Beide Analysen muss man aus unserer Sicht zusammen betrachten, um geeignete
Lösungswege gesamtheitlich zu finden. So sind die vom Leerstand bedrohten
Wohneinheiten in der Mehrzahl größere Wohneinheiten zum Beispiel
Einfamilienhäuser. Das bedeutet, dass der drohende Leerstand nicht direkt durch
den prognostizierten Bedarf an kleineren möglicherweise auch barrierefreien
Wohneinheiten ausgeglichen werden kann.

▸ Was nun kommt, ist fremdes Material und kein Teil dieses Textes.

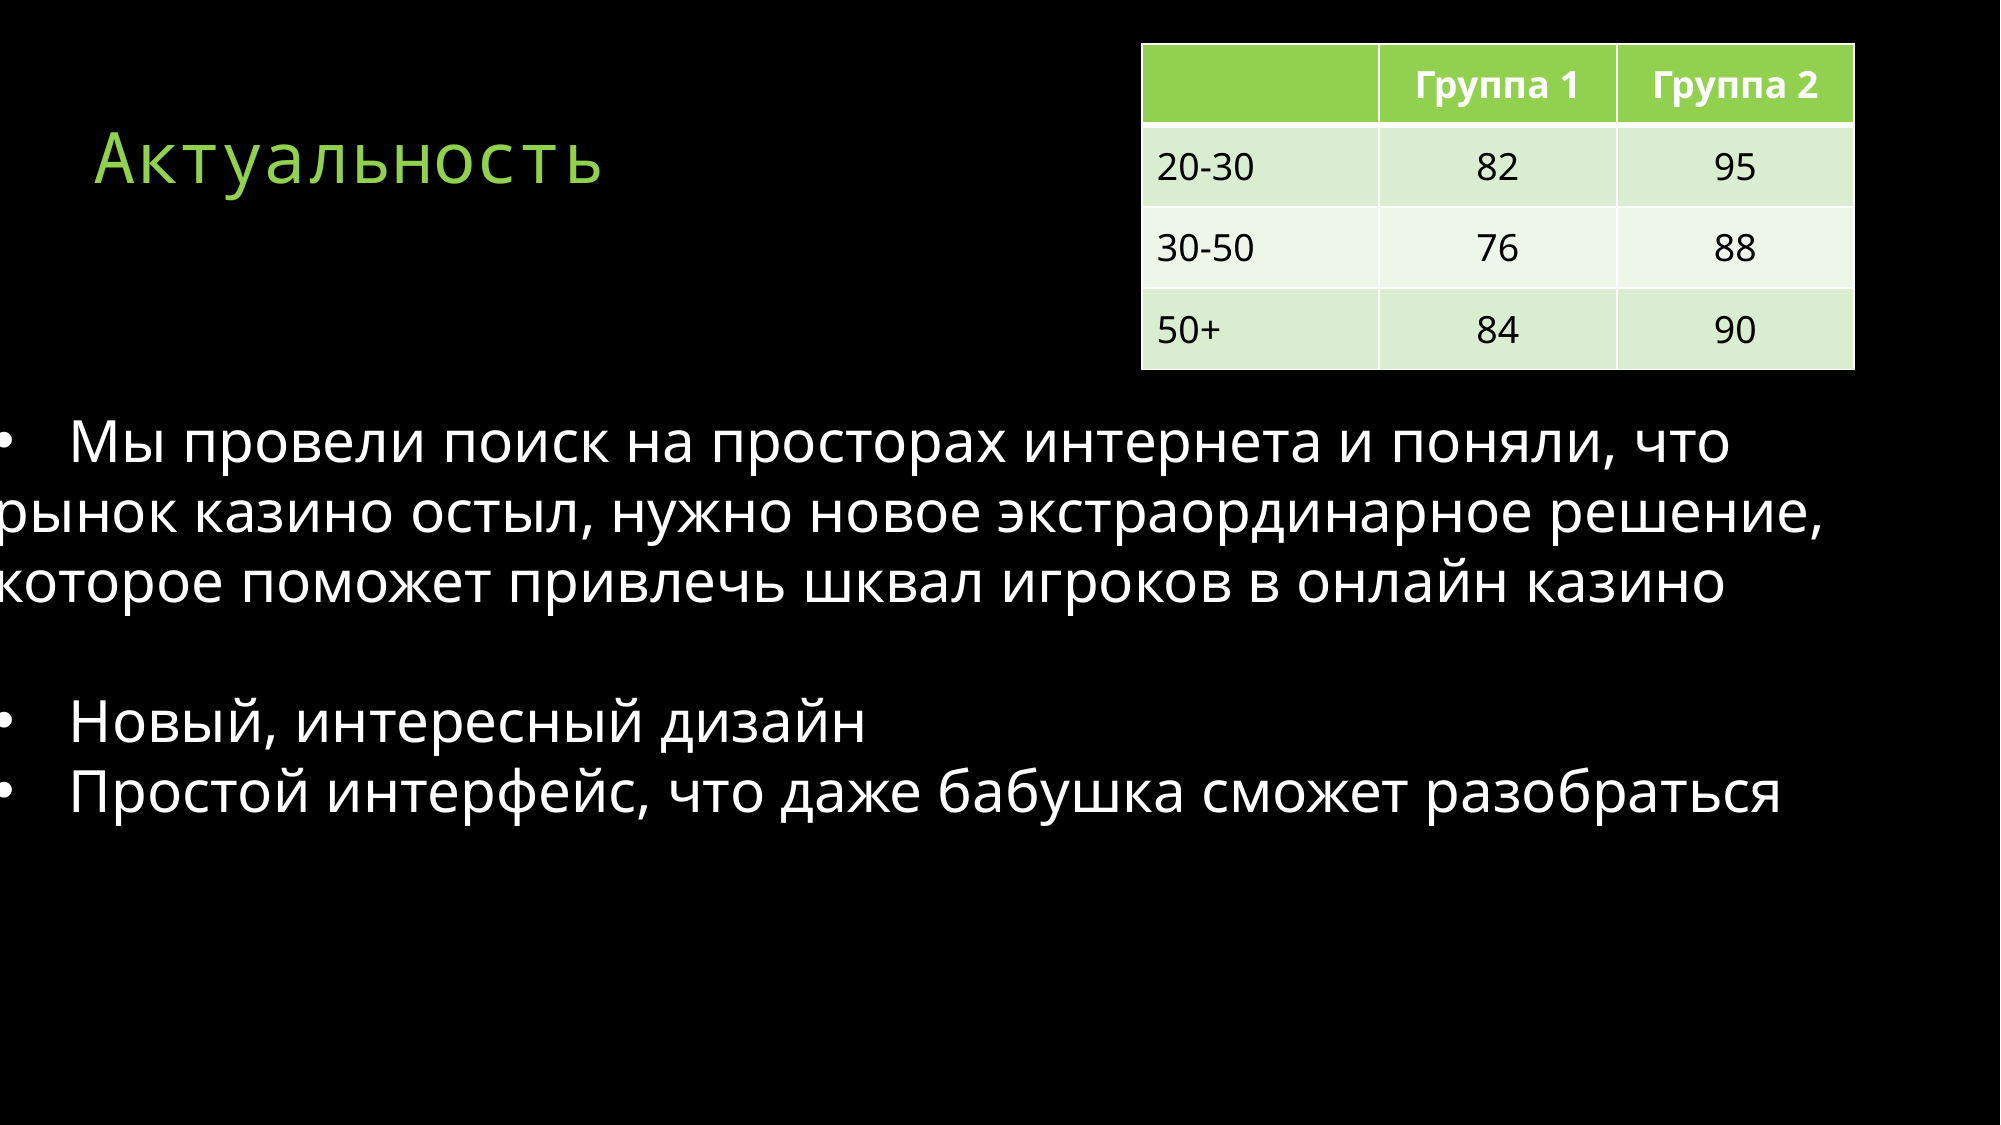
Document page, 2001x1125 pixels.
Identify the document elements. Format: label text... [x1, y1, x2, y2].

Um aber den Leerstand zu verhindern,
bedarf es an Konzepten, die zum Beispiel einen Umbau von großen
Einfamilienhäusern in Zweifamilienhäuser attraktiv machen. Da aber Projekte,
wie dieses von Ihnen geplante, zu einer möglichen Überversorgung insgesamt an
Wohneinheiten führen kann, besteht für die Eigentümer kein Investitionsanreiz
und sogar ein Investitionsrisiko, ihre Häuser in kleinere und zum Teil auch
barrierefreien Einheiten umzubauen. Aus diesem Grund und der möglicherweise
unterschiedlichen Sichtweise haben wir eine andere Ansicht über die
Notwendigkeit, eines solchen geplanten Projektes.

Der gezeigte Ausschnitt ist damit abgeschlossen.